Cemina: 20 anos de atividades

 Há cerca de 20 anos nascia o Cemina, ONG cuja sigla significa Comunicação, Informação e Gênero. Como o nome diz, a produção e a análise de informações, assim como a luta por uma comunicação mais democrática – sempre levando em conta o papel da mulher na sociedade – são os objetivos da organização. 

Elas começaram com um programa de rádio em 1988. O “Fala Mulher” era veiculado em rádios comunitárias de diversas cidades e passava lições de cidadania e dicas para o empoderamento da mulher. Os programas não eram feitos por profissionais, mas por cidadãos e cidadãs que mostravam que um meio como o rádio pode ser usado por qualquer pessoa para passar adiante sua mensagem.

Ao longo do tempo, o Cemina foi ampliando suas atividades. O programa virou uma rede de comunicadoras com 400 integrantes e as novas tecnologias de comunicação e informação (TICs) foram eleitas a modalidade a receber investimentos. Assim, a equipe do Cemina conseguiu integrar ainda mais gente às suas atividades.

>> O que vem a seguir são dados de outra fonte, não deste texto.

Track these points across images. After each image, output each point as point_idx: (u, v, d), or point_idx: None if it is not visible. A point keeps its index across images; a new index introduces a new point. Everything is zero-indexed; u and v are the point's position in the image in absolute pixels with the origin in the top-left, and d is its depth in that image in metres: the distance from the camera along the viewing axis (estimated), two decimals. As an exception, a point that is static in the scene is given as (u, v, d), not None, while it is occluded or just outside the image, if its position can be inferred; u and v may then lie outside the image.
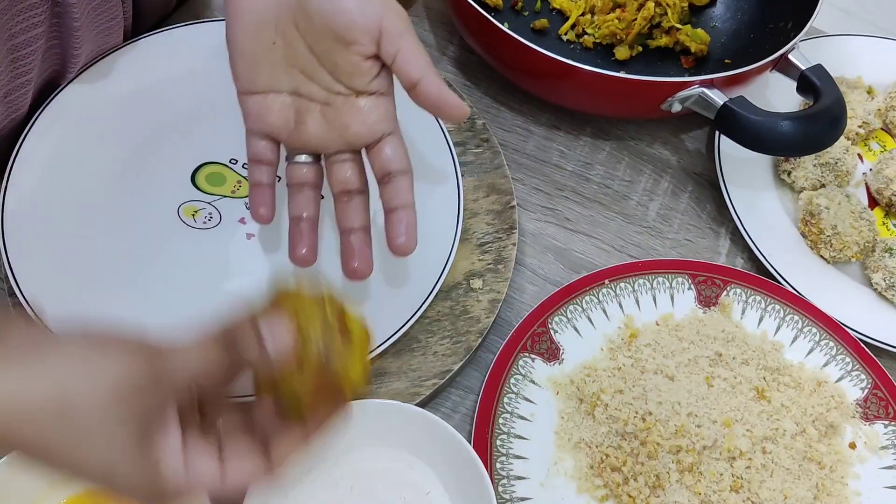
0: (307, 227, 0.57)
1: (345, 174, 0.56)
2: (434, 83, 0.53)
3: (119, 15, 0.68)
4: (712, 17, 0.85)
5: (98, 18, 0.66)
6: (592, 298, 0.67)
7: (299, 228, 0.57)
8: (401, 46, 0.52)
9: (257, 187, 0.57)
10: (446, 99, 0.53)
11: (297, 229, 0.57)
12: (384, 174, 0.55)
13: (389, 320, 0.62)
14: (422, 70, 0.52)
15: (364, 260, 0.56)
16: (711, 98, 0.69)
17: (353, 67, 0.53)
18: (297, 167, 0.57)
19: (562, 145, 0.78)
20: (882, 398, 0.65)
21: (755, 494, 0.59)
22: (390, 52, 0.52)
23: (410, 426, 0.56)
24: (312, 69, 0.54)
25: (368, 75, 0.53)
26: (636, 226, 0.75)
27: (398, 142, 0.55)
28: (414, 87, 0.53)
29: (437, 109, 0.54)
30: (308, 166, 0.57)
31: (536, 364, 0.64)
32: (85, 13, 0.64)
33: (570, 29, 0.82)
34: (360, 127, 0.54)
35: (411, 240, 0.54)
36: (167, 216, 0.65)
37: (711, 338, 0.65)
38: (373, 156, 0.55)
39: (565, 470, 0.60)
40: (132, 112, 0.69)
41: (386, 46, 0.52)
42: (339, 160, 0.56)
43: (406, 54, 0.52)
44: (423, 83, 0.53)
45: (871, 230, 0.71)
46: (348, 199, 0.56)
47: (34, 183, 0.64)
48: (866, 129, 0.80)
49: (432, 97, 0.53)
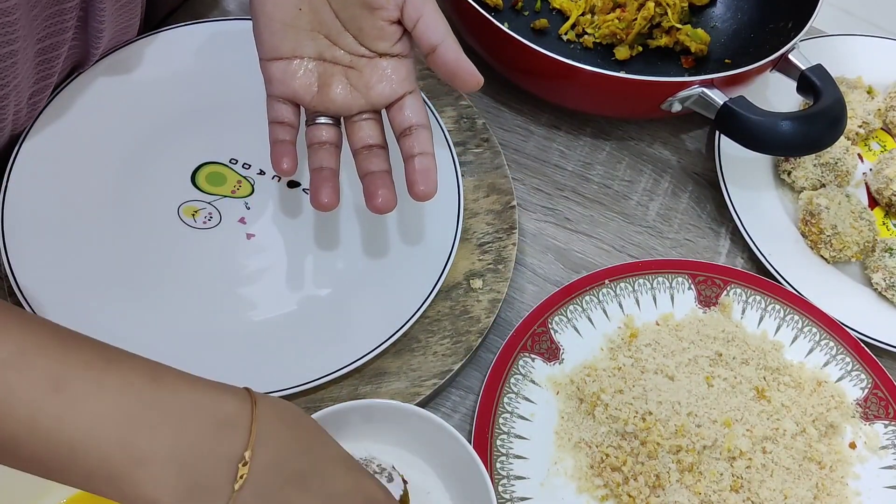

Nesta entrevista, Thaís Corral, uma das fundadoras da organização, comenta o que mudou nesses 20 anos no campo da comunicação como um direito humano e na presença da mulher na sociedade brasileira. Além disso, fala sobre as metodologias utilizadas e desenvolvidas pela organização em 15 anos de prática de oficinas para comunicadoras.

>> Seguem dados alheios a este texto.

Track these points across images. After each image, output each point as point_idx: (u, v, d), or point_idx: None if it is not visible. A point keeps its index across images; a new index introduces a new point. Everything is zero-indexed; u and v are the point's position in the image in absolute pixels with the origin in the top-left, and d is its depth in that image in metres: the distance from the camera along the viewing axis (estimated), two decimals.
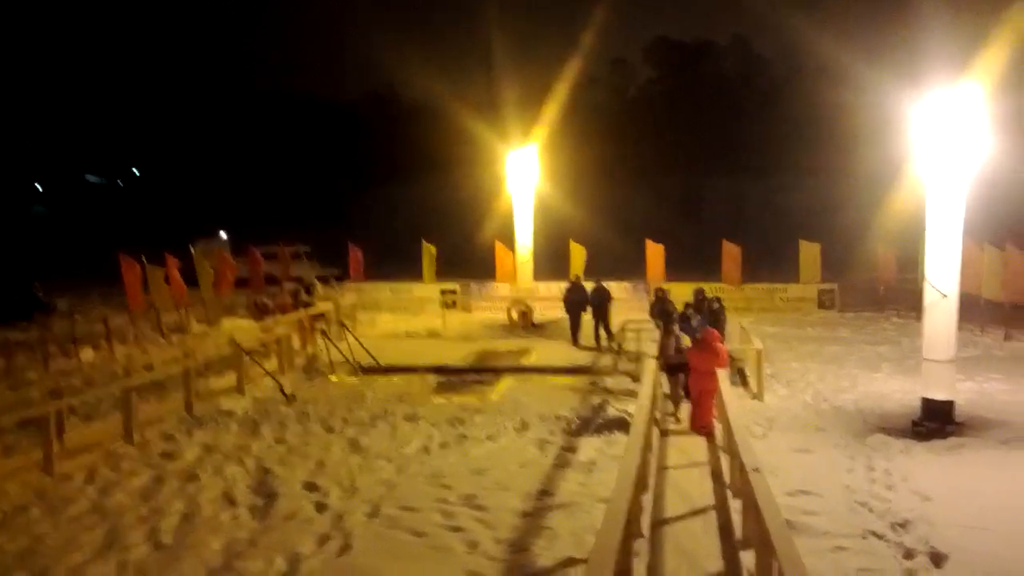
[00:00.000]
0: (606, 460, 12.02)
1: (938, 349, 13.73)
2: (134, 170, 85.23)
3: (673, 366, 14.71)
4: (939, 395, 13.63)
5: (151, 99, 78.10)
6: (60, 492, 10.98)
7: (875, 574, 8.16)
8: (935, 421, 13.44)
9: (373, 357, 19.71)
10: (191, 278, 27.50)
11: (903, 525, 9.44)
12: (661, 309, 19.07)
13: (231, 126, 74.51)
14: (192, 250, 29.77)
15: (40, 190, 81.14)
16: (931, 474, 11.22)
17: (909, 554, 8.69)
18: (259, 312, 22.09)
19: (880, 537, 9.20)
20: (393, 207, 57.41)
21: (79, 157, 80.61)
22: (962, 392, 14.72)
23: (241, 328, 20.17)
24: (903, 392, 15.94)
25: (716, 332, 14.66)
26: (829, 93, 51.09)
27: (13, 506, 10.46)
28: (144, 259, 25.00)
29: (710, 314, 17.68)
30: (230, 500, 10.65)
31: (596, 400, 15.98)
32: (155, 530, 9.54)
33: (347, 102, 76.76)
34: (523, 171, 28.50)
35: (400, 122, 67.82)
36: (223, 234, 44.93)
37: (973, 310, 20.93)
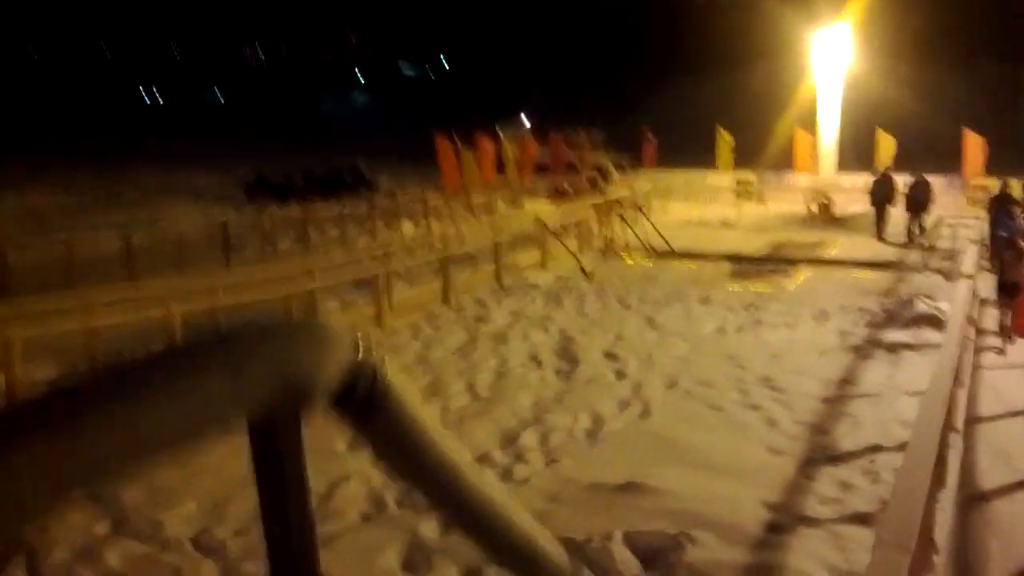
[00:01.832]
0: (913, 355, 11.51)
1: None
2: (443, 60, 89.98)
3: (1008, 284, 12.24)
4: None
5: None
6: (390, 343, 12.34)
7: None
8: None
9: (667, 242, 19.91)
10: (498, 161, 28.89)
11: None
12: (1000, 208, 17.18)
13: (529, 17, 75.98)
14: (500, 133, 31.13)
15: (362, 80, 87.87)
16: None
17: None
18: (559, 196, 22.91)
19: None
20: (687, 97, 56.08)
21: (394, 49, 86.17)
22: None
23: (544, 210, 21.12)
24: None
25: None
26: None
27: None
28: (458, 141, 26.56)
29: None
30: (537, 362, 11.46)
31: (903, 295, 15.17)
32: (472, 383, 10.51)
33: None
34: (831, 53, 26.81)
35: (697, 11, 65.61)
36: (524, 119, 46.38)
37: None
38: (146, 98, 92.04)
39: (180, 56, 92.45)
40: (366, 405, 0.95)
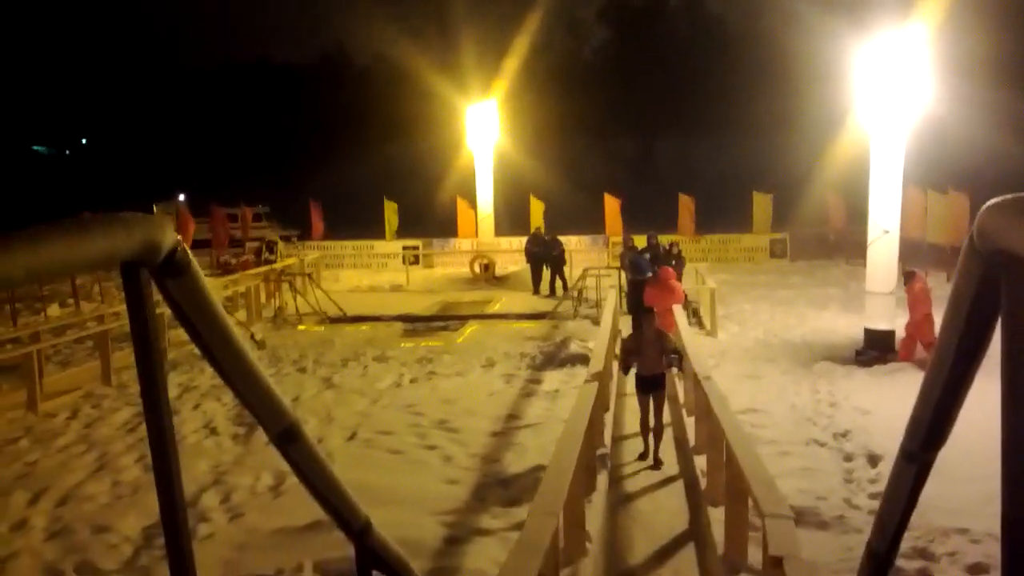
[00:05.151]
0: (569, 389, 12.65)
1: (880, 282, 14.57)
2: (82, 140, 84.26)
3: (648, 378, 9.71)
4: (880, 325, 14.49)
5: (99, 69, 76.97)
6: (46, 427, 11.38)
7: (817, 472, 8.93)
8: (876, 349, 14.29)
9: (339, 307, 20.16)
10: None
11: (844, 435, 10.23)
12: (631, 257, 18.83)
13: (182, 94, 73.84)
14: (155, 209, 29.83)
15: None
16: (870, 394, 12.03)
17: (848, 457, 9.47)
18: (223, 271, 22.40)
19: (822, 445, 9.99)
20: (352, 168, 57.24)
21: (26, 128, 79.39)
22: (902, 325, 15.56)
23: (207, 282, 20.50)
24: (849, 327, 16.74)
25: (671, 270, 15.37)
26: (778, 47, 51.73)
27: (2, 439, 10.85)
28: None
29: (670, 257, 18.21)
30: (212, 430, 11.15)
31: (558, 339, 16.63)
32: (143, 456, 9.96)
33: (300, 65, 76.37)
34: (483, 126, 28.94)
35: (354, 83, 67.63)
36: (181, 196, 44.79)
37: (917, 253, 21.84)
38: None
39: None
40: (179, 265, 1.51)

O Cemina nasceu há quase 20 anos. Que balanço você faz desse período? O que mudou para melhor e para pior no que se refere à luta pelo direito à comunicação e aos direitos das mulheres?
O Cemina criou uma referência nacional ao mostrar que um veículo de comunicação e informação como o rádio pode ser utilizado por pessoas que não são necessariamente profissionais do ramo. Desde de a nossa estréia com o programa Fala Mulher em 1988 muita coisa mudou, muitas das rádios comunitárias lideradas por mulheres puderam ser legalizadas e há mais aceitação de que o rádio é um veículo democrático a serviço da educação e da cidadania. Essa rede de programas e comunicadoras locais que chegou a reunir 400 participantes, continua a multiplicar-se e a difundir a importância de continuar promovendo os direitos das mulheres.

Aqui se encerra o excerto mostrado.